Each bursary requires that certain tests or requirements be met. In most cases, though, to obtain a bursary, parents will be asked by their child’s university to fill out a bursary application form, which lists information such as pertinent financial circumstances that are supported by further documentation that demonstrates the student’s monetary need.
Means-Tested Bursary

At present, universities in the United States offer two different types of bursaries. A means-tested bursary is available to all students whose parents earn less per year than a threshold amount the university has set. The students with the poorest parents earn a full bursary amount. The amounts dispersed by the university become less and less the closer the student’s parents’ income gets to that income threshold. A student’s financial information is reviewed on an annual basis to ensure that they are still underneath that income threshold.

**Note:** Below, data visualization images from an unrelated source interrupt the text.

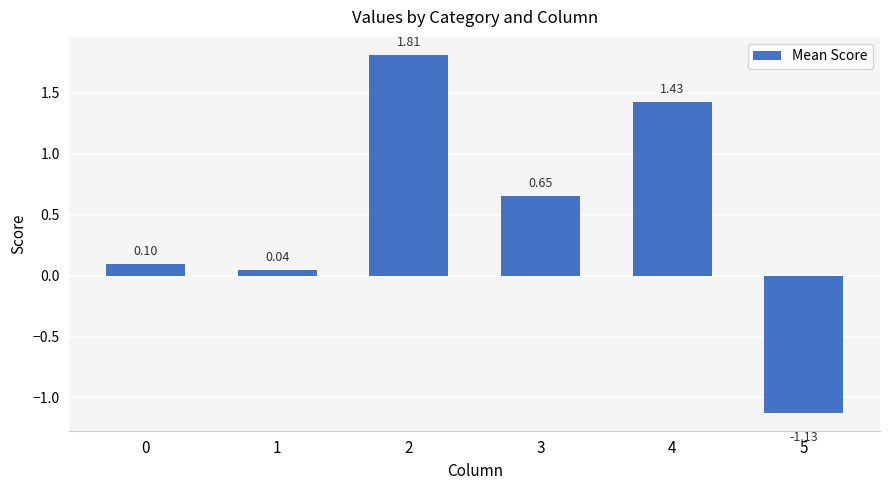

Count the number of categories in the chart.

6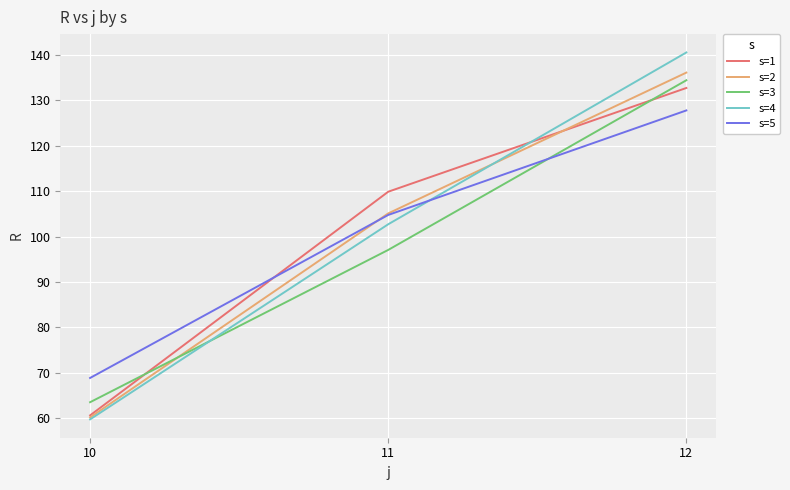

What are all the series names shown in the legend?

s=1, s=2, s=3, s=4, s=5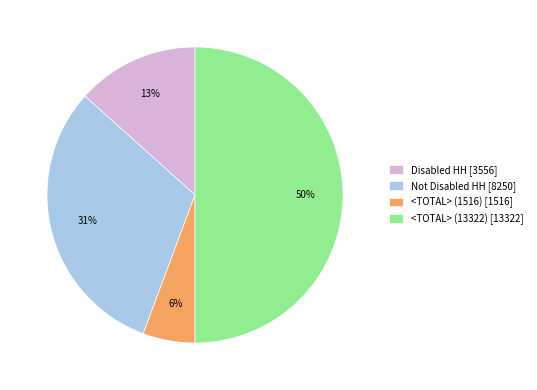

To the nearest percent, what is the average slice percentage?

25%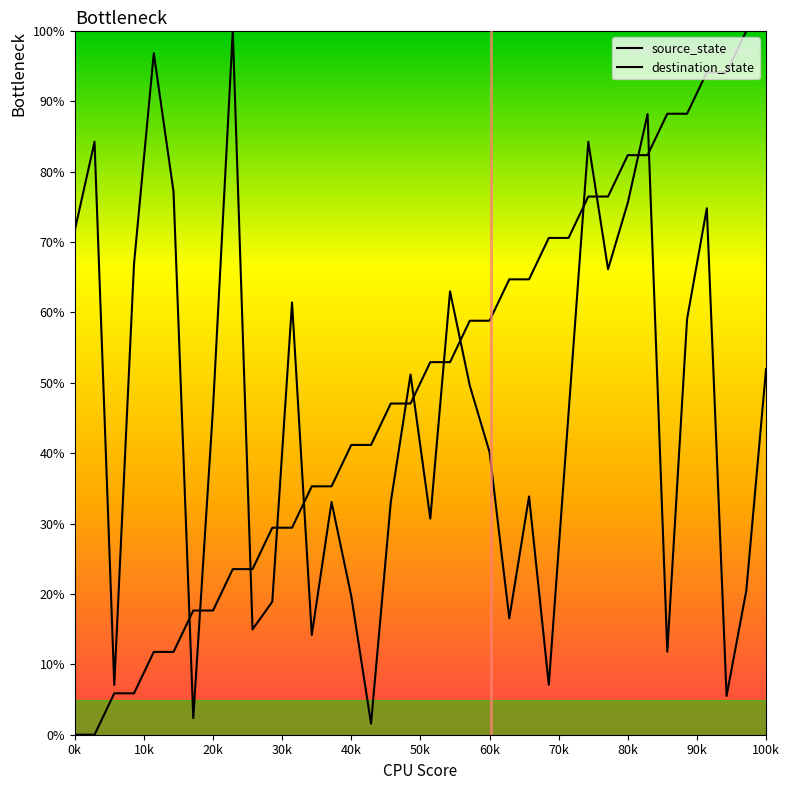

What is the average value of the source_state series?

50.0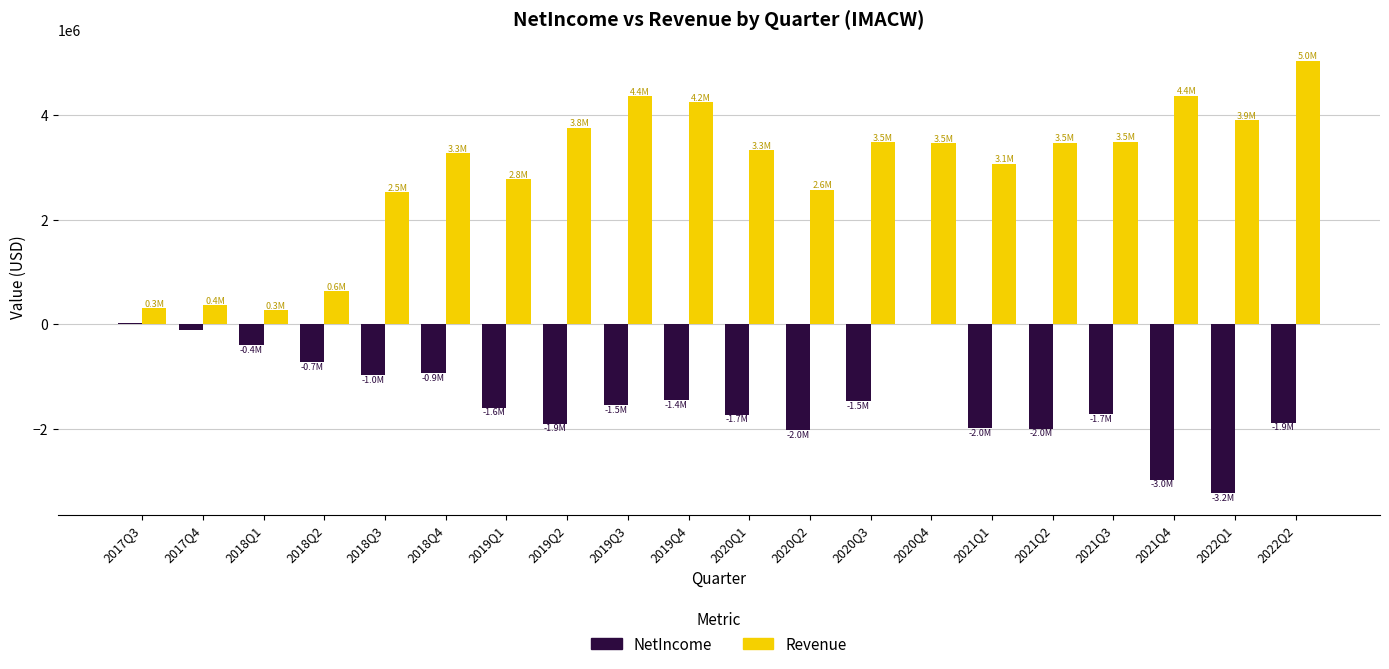

The value of Revenue at 2020Q2 is 3970738.4. True or false?

False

The second type of bursary a university offers to its underprivileged students is called a prize or a scholarship. This bursary is based strictly on academic performance. These awards are given because the student had an excellent academic record in high school, or they meet some sort of unique social or cultural requirement. Private companies and individuals who donate to the university also participate in giving scholarships.

Applying for Scholarships

Students who are interested in earning a scholarship need to first ensure that they meet the requirements of the prize. Experts suggest that a student submit her application for a scholarship at least four months before it is scheduled to be dispersed, though most scholarships these days have application deadlines. Students interested in applying for multiple scholarships should keep all of their pertinent academic information (GPA, a list of classes taken, intended major, etc.) listed in one document for easy access and to ensure that they are filling out the applications consistently. Many scholarship applications have a personal essay portion. Consider consulting an English tutor to ensure your essay is properly proofread and effectively points out all of your assets.